Entries supplied —
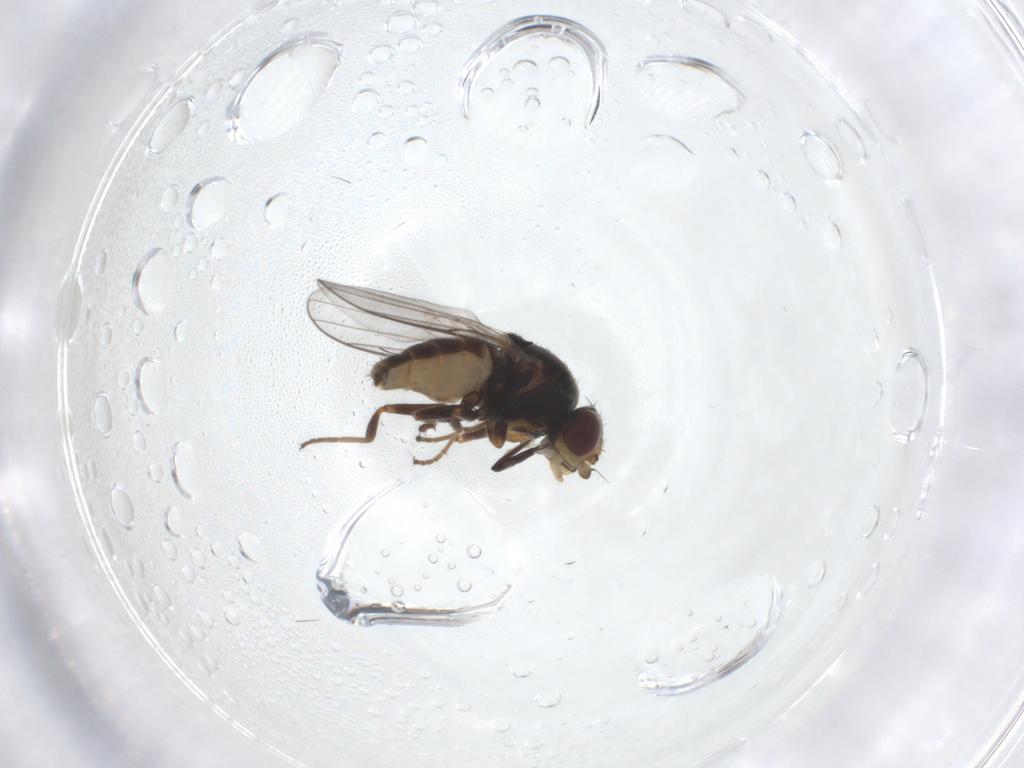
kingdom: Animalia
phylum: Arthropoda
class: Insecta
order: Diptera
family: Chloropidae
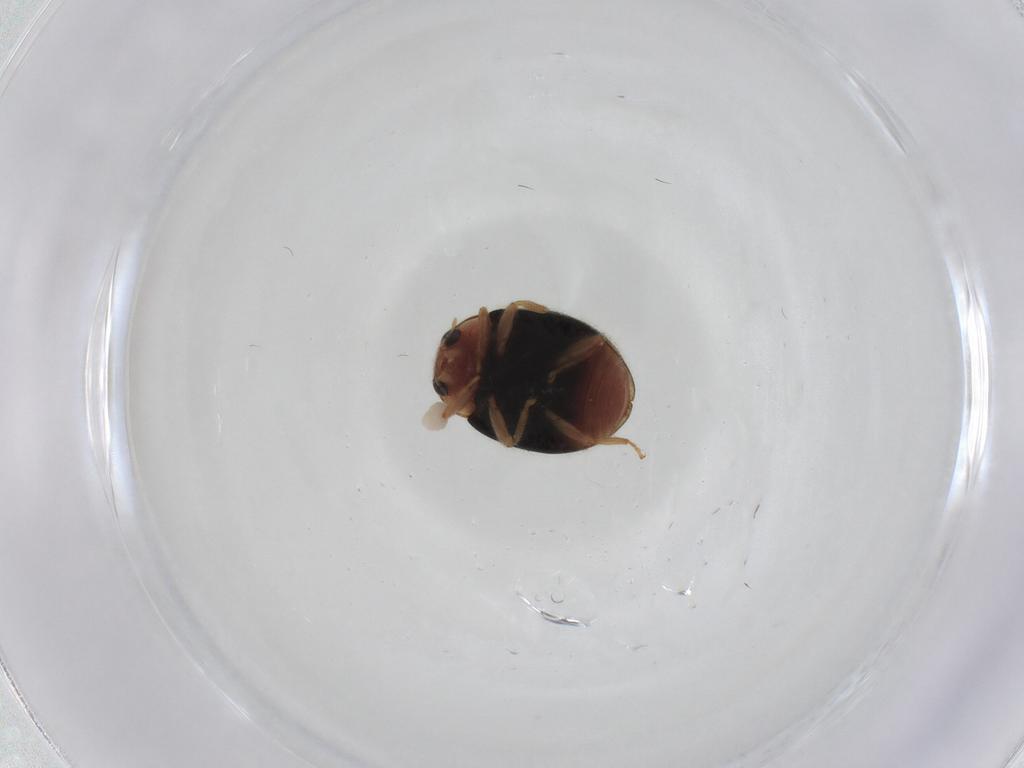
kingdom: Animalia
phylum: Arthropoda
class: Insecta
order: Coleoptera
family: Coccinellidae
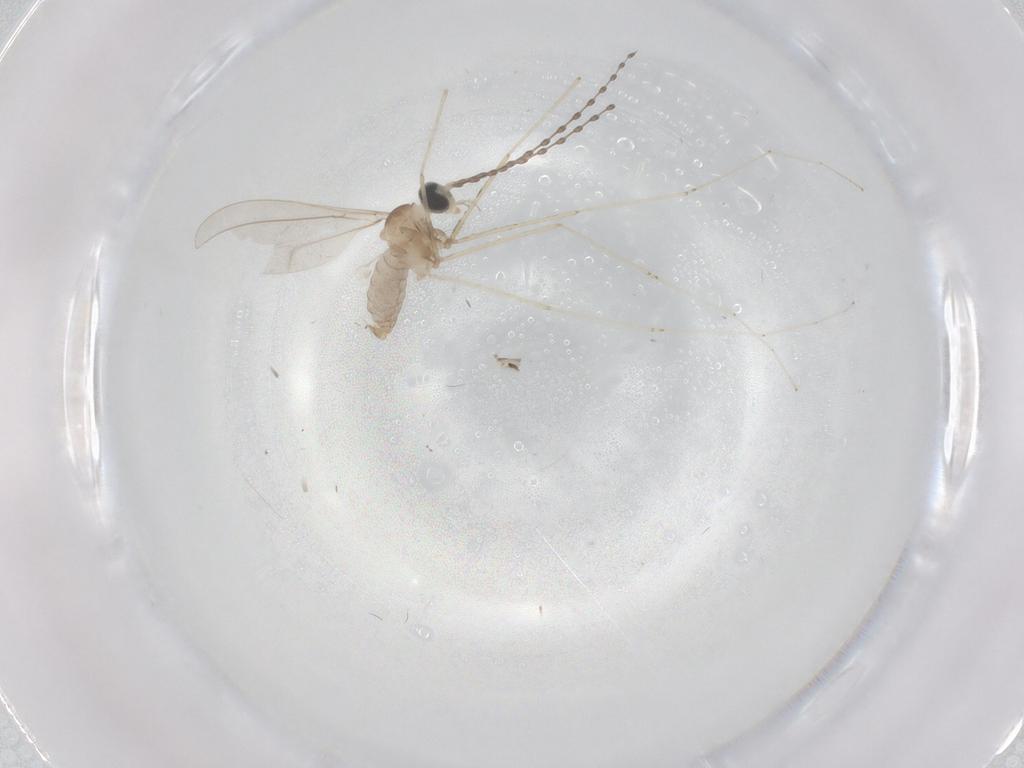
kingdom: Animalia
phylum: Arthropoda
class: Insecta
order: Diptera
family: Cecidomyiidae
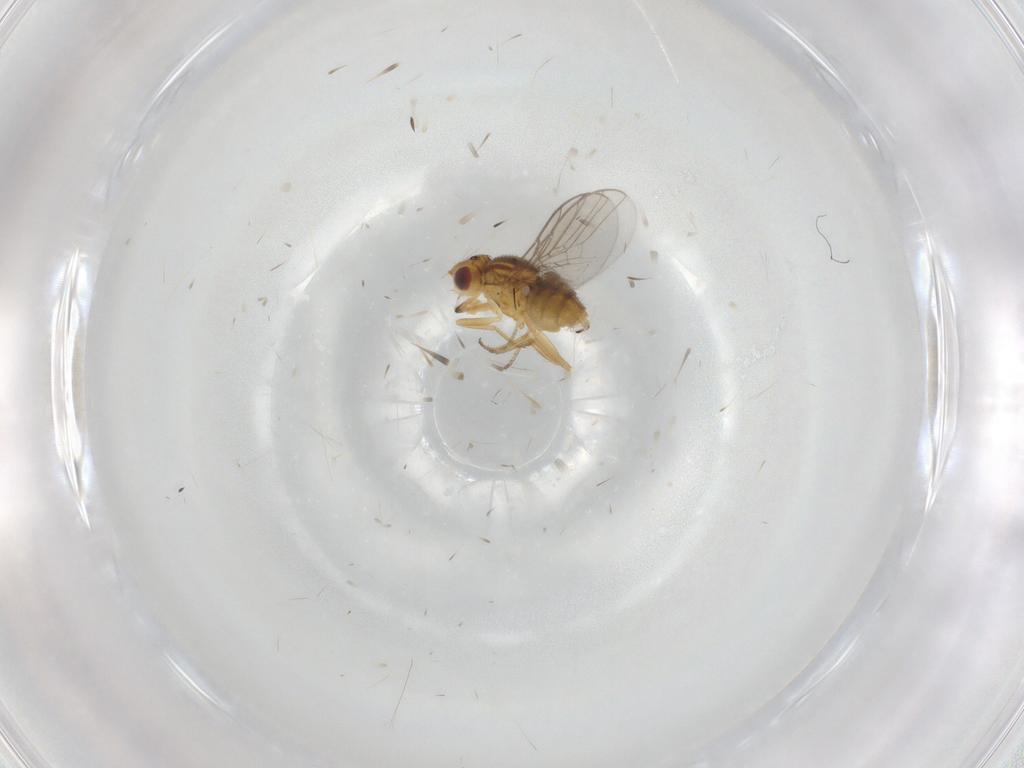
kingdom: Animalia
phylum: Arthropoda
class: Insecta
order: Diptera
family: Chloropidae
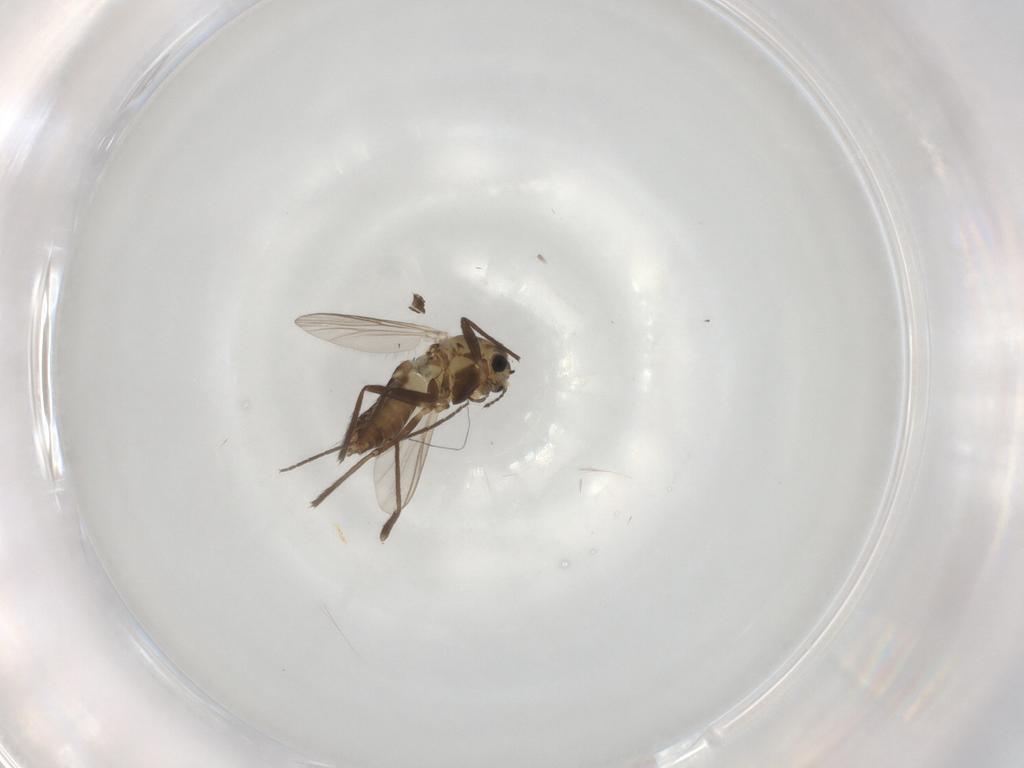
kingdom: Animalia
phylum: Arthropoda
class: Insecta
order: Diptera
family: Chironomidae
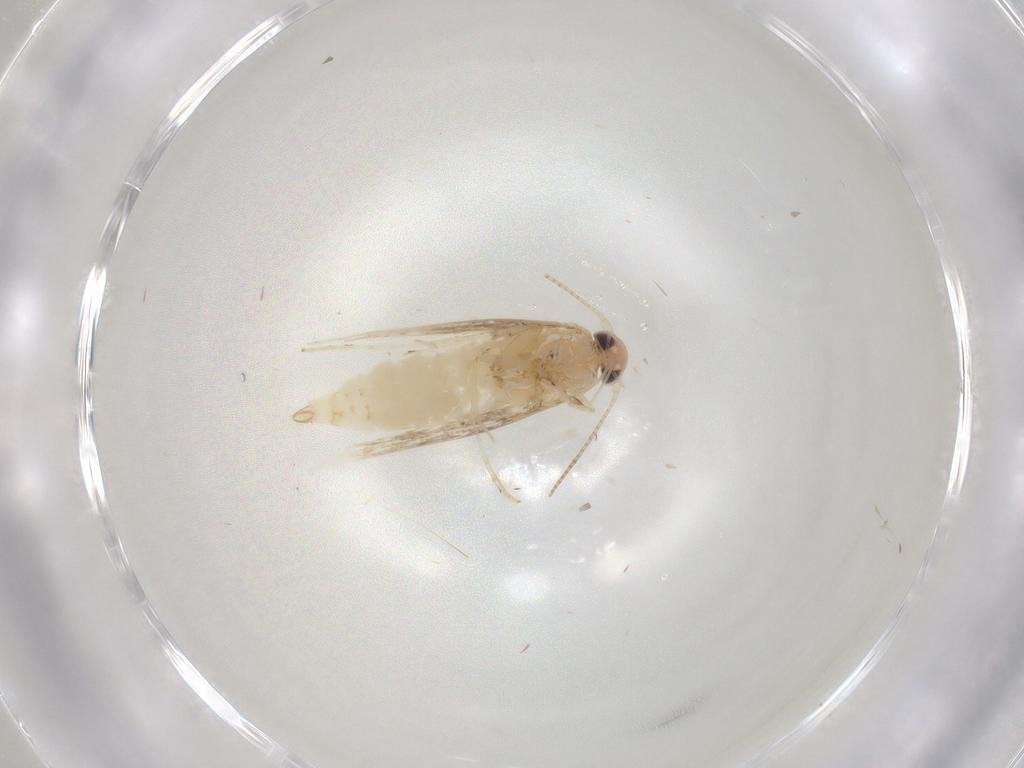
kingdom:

What you should do — Put the lines starting at the one containing "family: Cecidomyiidae" and ending at the last line into a JSON list of strings, one string per line, with blank lines omitted. Leave the pictures out of the list.

Output of the exercise —
[
  "family: Cecidomyiidae",
  "kingdom: Animalia",
  "phylum: Arthropoda",
  "class: Insecta",
  "order: Diptera",
  "family: Chloropidae",
  "kingdom: Animalia",
  "phylum: Arthropoda",
  "class: Insecta",
  "order: Diptera",
  "family: Chironomidae",
  "kingdom:"
]